# LMS 5202 Telescoping Lead Screw Cover



## ChazzC (Jan 10, 2021)

UPDATE January 26, 2021:

I went ahead and purchased the LMS 14" - 16" Lead Screw Cover Kit (and their Cross Slide Extended Travel Kit for Black DRO lathes), figuring to do both at the same time to save multiple dis-assemblies. I'm in the middle of the modifications, I will post once they are complete and I have some experience with them.


Chazz

----------------------------------------

Hi,

After playing with making a set of feed screw covers per StevoDee's YouTube video and having some issues with the telescoping tubes (a little tight, and don't like to compress/return), I discovered that Little Machine Shop has a kit. Has anyone installed these, and if so, how are they working out?


Thanks!


----------



## jdm23 (Jan 26, 2021)

On the same note, has anyone a source for a 550mm lathe leadscrew covers?


----------



## ChazzC (Jan 26, 2021)

jdm23 said:


> On the same note, has anyone a source for a 550mm lathe leadscrew covers?


Once I have completed my installation I'll see how much "extra" length the 14" - 16" can handle.


----------



## ChazzC (Feb 10, 2021)

ChazzC said:


> Once I have completed my installation I'll see how much "extra" length the 14" - 16" can handle.


@jdm23 

Fully extended, the 14" - 16" covers are about 13-1/2"; they might yield another 1" - 2", but I'm not sure how reliable they would be. On my lathe, I lost about 3" travel at the tailstock end (no change at the headstock end - saddle bumps into the motor housing just before the apron would bump the telescoping cover retainer), so I have 10-3/4" total travel.

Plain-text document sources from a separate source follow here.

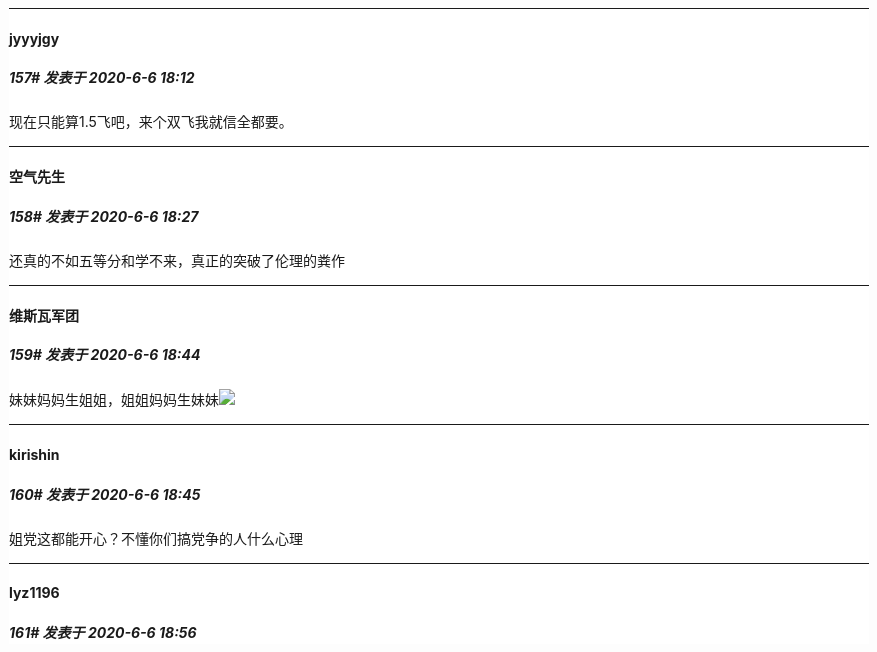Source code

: 
-----

####  jyyyjgy  
##### 157#       发表于 2020-6-6 18:12




现在只能算1.5飞吧，来个双飞我就信全都要。







-----

####  空气先生  
##### 158#       发表于 2020-6-6 18:27




还真的不如五等分和学不来，真正的突破了伦理的粪作







-----

####  维斯瓦军团  
##### 159#       发表于 2020-6-6 18:44




妹妹妈妈生姐姐，姐姐妈妈生妹妹<img src="https://static.saraba1st.com/image/smiley/face2017/067.png" referrerpolicy="no-referrer">







-----

####  kirishin  
##### 160#       发表于 2020-6-6 18:45




姐党这都能开心？不懂你们搞党争的人什么心理







-----

####  lyz1196  
##### 161#       发表于 2020-6-6 18:56
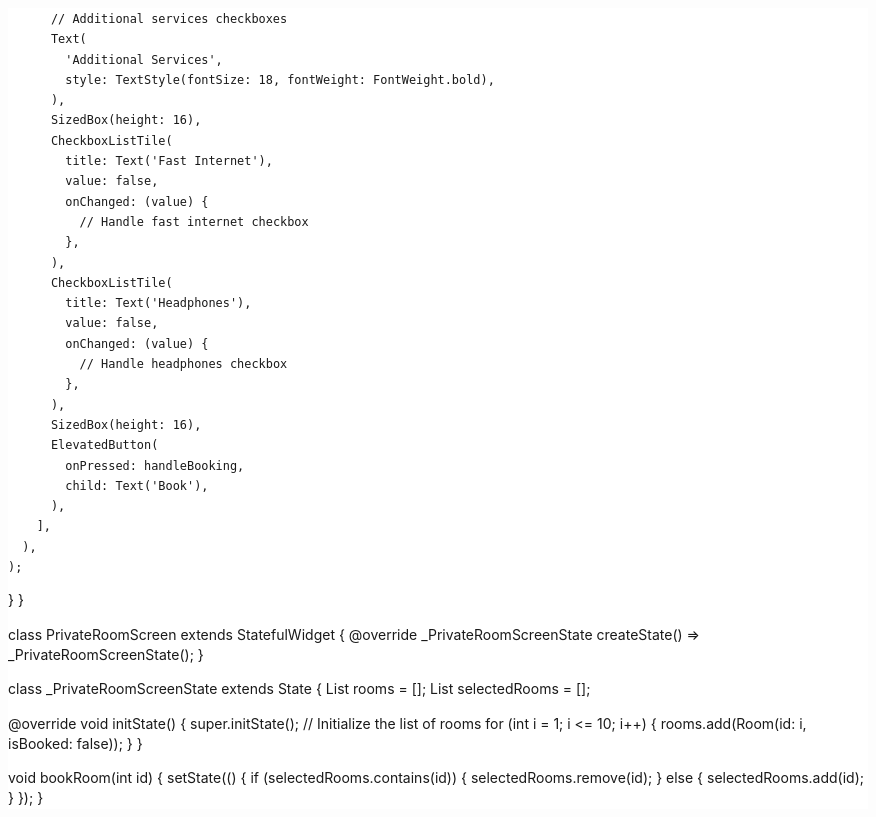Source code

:           // Additional services checkboxes
          Text(
            'Additional Services',
            style: TextStyle(fontSize: 18, fontWeight: FontWeight.bold),
          ),
          SizedBox(height: 16),
          CheckboxListTile(
            title: Text('Fast Internet'),
            value: false,
            onChanged: (value) {
              // Handle fast internet checkbox
            },
          ),
          CheckboxListTile(
            title: Text('Headphones'),
            value: false,
            onChanged: (value) {
              // Handle headphones checkbox
            },
          ),
          SizedBox(height: 16),
          ElevatedButton(
            onPressed: handleBooking,
            child: Text('Book'),
          ),
        ],
      ),
    );
}
}

class PrivateRoomScreen extends StatefulWidget {
@override
_PrivateRoomScreenState createState() => _PrivateRoomScreenState();
}

class _PrivateRoomScreenState extends State<PrivateRoomScreen> {
List<Room> rooms = [];
List<int> selectedRooms = [];

@override
void initState() {
super.initState();
// Initialize the list of rooms
for (int i = 1; i <= 10; i++) {
rooms.add(Room(id: i, isBooked: false));
}
}

void bookRoom(int id) {
setState(() {
if (selectedRooms.contains(id)) {
selectedRooms.remove(id);
} else {
selectedRooms.add(id);
}
});
}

You may want to try asking Chris Wood at Little Machine Shop (info@littlemachineshop.com).


----------



## jdm23 (Feb 10, 2021)

Thank you for updating.
I have found a suitable size from an AliX seller which stocks a complete range. One has to look for "Spiral steel tape shield for screw". They do not supply the flanges, but making them will be interesting. That, plus a piece of bellows for protecting the way did not come cheap, but a are worth upgrade in my opinion.


----------



## aliva (Feb 11, 2021)

Check this https://www.aliexpress.com/item/329...earchweb0_0,searchweb201602_,searchweb201603_


----------



## jdm23 (Feb 12, 2021)

aliva said:


> Check this


That is a rubber cylindrical bellows.
They expand when compressed, and if short enough to fit one side, then have not enough reach on the other. 
I was referring to steel spring screw protectors and flat concertina bellows.


----------



## jdm23 (Jun 2, 2021)

Hooking on this thread again, finally I got around to fit the spring type leadscrew protectors. For the "standard" 250x550 Chinese lathe the perfect size is 50 - 500 - 30 - 44 which are the length in mm of the spring fully compressed, fully extended, and the inside and outside diameters.

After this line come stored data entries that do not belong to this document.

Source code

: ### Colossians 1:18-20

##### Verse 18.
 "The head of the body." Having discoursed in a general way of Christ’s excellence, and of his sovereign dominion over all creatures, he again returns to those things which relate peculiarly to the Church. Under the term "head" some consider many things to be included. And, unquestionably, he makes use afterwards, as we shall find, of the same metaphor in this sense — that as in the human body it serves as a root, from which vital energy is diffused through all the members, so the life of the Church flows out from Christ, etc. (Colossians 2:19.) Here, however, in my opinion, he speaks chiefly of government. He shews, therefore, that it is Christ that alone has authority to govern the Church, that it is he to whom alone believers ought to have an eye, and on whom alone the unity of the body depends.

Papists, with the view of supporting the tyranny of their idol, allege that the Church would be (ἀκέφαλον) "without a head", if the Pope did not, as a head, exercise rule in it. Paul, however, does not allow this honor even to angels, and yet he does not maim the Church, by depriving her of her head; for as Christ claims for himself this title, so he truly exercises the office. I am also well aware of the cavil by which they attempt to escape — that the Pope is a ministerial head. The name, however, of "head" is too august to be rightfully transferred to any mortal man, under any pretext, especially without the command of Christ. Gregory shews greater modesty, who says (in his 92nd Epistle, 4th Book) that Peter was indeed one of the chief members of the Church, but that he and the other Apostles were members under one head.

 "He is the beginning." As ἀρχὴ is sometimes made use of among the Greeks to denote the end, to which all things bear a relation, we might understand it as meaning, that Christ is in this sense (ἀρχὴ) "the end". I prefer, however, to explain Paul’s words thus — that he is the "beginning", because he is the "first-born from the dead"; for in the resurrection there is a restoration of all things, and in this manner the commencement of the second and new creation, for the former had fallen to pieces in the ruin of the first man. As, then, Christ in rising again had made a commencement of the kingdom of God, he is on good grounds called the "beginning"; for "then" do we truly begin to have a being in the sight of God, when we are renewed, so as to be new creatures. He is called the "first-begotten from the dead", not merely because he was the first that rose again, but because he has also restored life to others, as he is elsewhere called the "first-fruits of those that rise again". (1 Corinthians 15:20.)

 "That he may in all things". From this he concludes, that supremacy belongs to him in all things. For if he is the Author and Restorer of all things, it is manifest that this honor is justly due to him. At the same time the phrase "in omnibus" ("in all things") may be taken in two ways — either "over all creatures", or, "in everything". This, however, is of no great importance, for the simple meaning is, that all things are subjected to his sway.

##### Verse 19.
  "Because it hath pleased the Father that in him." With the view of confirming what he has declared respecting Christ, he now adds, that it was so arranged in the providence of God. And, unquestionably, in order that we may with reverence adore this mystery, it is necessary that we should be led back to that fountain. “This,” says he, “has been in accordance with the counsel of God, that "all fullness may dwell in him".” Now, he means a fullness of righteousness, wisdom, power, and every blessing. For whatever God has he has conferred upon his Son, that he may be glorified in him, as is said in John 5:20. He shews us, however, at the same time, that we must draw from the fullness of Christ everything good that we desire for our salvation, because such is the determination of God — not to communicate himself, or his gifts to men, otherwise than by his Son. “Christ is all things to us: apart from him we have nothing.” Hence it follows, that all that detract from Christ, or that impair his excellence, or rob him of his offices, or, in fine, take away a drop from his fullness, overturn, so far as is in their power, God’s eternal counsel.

These is very little increase in force needed to move the carriage, and the spring can be completely retracted in the unlikely even one need to bring the carriage all the way to one end or the other.

The flanges are made from suitable tubing, turned and bored to size, welded to sheet metal. If you get the right thickness of the latter for the fixed ones the center of the ring will be coaxial with the leadscrew.

Two spacers are needed to position the flanges centered on the leadscrew, and mark the holes which have to be drilled and tapped on the bed and apron. They can be made from any friendly material, i used wood and an hard hose, visible in the picture.

As with any fabrication, making the flanges to a decent level takes quite a bit of time, but I am happy to not have to babysit the leadscrew anymore for cleanliness or safety.


----------



## hman (Jun 3, 2021)

@ChazzC - I've owned two 9x20 lathes, and was always hoping to find such a set of covers!  Toobad LMS did not offer them at the time.  Good for you, that you found and were able to install them!

PS to either you or @jdm23 - did LMS or the Chinese supplier offer any suggestion as to how often (and how) to lubricate the leadscrew?


----------